Astronomers unravel the mystery of the 'Dragon's Egg' nebula
The Hindu
Two large stars residing inside a spectacular cloud of gas and dust nicknamed the “Dragon’s Egg” nebula have presented a puzzle to astronomers.
Two large stars residing inside a spectacular cloud of gas and dust nicknamed the "Dragon's Egg" nebula have presented a puzzle to astronomers. One of them has a magnetic field, as does our sun. Its companion does not. And such massive stars are not usually associated with nebulae.
Researchers now appear to have resolved this mystery while also explaining how the relatively few massive stars that are magnetic got that way. Blame it on stellar fratricide, they said. In this case, the bigger star apparently gobbled up a smaller sibling star, and the mixing of their stellar material during this hostile takeover created a magnetic field.

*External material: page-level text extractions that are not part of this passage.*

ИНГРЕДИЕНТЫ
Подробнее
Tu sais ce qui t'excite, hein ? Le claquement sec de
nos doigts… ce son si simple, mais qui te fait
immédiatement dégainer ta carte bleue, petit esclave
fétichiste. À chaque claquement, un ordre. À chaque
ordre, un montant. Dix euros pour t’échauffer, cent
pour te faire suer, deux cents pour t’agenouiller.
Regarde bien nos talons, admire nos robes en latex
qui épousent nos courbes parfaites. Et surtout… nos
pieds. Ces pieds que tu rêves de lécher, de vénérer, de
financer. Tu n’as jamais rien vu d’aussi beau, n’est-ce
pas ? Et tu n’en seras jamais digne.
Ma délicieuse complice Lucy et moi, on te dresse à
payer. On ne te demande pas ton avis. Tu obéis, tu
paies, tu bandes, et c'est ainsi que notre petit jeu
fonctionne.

"This merger was likely very violent. When two stars merge, material can be thrown out, and this likely created the nebula we see today," said Chile-based European Southern Observatory astronomer Abigail Frost, lead author of the study published on Thursday in the journal Science.

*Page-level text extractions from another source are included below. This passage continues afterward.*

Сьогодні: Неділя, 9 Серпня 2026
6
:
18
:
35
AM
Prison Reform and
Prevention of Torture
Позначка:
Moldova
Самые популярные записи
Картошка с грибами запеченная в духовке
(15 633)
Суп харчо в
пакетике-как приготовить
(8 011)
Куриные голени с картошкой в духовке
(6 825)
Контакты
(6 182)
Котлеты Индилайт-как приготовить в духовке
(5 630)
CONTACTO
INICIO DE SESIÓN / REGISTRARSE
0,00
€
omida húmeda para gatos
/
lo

Computer simulations previously had predicted that the blending of stellar material during such a merger could create a magnetic field in the combined star born in this process.

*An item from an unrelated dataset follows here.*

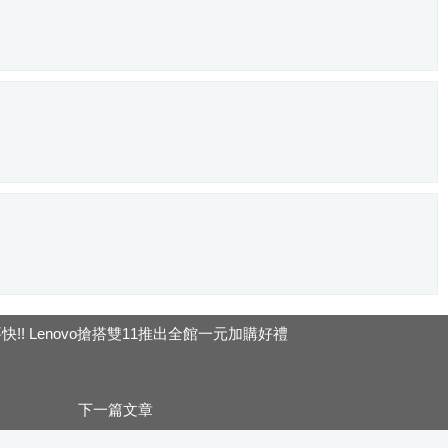
快!! Lenovo搶搭雙11推出全館一元加購好禮
下一篇文章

"Our study is the observational smoking gun confirming this scenario," said astronomer Hugues Sana of KU Leuven in Belgium, the study's senior author.
These two stars - gravitationally bound to each other in what is called a binary system - are located in our Milky Way galaxy about 3,700 light-years from Earth in the constellation Norma. A light-year is the distance light travels in a year, 5.9 trillion miles (9.5 trillion km).
The researchers used nine years of observations by the Chile-based Very Large Telescope.